> Task instructions: From the records below, copy the part that opens with the line containing "bet tai tiesa, ir" and closes with the line containing "šalys pradeda svarstyti, ar". Include both of those lines and nothing else.

[Saved data entries]

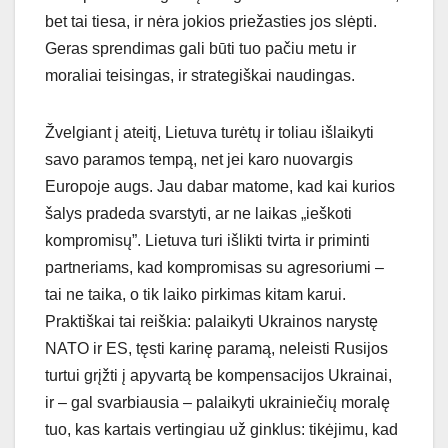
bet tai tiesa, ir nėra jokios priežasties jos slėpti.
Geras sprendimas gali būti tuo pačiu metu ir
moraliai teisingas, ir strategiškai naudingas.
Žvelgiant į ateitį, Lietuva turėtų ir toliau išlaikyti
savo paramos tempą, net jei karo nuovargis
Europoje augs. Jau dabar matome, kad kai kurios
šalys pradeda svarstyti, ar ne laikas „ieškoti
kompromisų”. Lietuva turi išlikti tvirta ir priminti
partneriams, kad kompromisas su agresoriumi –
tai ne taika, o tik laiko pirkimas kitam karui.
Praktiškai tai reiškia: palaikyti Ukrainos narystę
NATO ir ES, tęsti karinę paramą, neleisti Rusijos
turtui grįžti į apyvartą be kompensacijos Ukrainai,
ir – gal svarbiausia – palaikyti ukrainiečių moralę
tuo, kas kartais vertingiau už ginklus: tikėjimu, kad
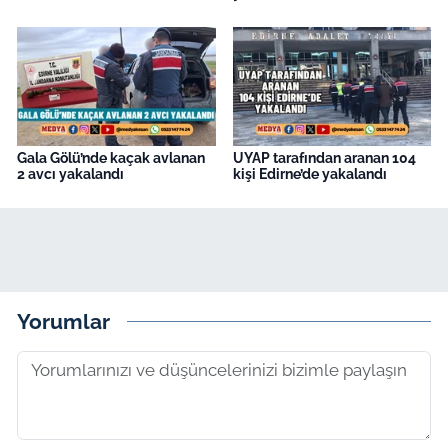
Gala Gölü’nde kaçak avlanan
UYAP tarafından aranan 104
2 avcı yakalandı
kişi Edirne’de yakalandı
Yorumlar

...

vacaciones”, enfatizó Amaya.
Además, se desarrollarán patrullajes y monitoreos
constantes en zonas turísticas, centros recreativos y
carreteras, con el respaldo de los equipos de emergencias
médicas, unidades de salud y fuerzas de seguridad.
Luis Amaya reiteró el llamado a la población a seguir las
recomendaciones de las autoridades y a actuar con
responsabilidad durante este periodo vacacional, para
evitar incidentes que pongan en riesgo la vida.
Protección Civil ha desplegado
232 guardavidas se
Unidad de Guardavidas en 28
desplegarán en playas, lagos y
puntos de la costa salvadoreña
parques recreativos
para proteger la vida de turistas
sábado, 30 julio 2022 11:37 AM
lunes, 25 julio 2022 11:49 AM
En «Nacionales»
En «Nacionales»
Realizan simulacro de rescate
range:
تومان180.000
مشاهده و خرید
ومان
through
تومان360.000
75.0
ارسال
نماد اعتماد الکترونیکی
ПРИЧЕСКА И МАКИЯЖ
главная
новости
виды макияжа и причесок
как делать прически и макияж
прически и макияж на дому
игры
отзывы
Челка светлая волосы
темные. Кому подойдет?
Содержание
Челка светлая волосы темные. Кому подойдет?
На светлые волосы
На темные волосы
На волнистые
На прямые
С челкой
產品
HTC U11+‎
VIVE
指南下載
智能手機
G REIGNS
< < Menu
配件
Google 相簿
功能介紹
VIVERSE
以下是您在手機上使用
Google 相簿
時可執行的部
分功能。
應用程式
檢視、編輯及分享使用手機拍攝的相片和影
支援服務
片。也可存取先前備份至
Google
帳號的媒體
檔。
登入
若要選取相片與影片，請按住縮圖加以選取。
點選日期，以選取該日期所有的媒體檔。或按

> Answer to this problem:
bet tai tiesa, ir nėra jokios priežasties jos slėpti.
Geras sprendimas gali būti tuo pačiu metu ir
moraliai teisingas, ir strategiškai naudingas.
Žvelgiant į ateitį, Lietuva turėtų ir toliau išlaikyti
savo paramos tempą, net jei karo nuovargis
Europoje augs. Jau dabar matome, kad kai kurios
šalys pradeda svarstyti, ar ne laikas „ieškoti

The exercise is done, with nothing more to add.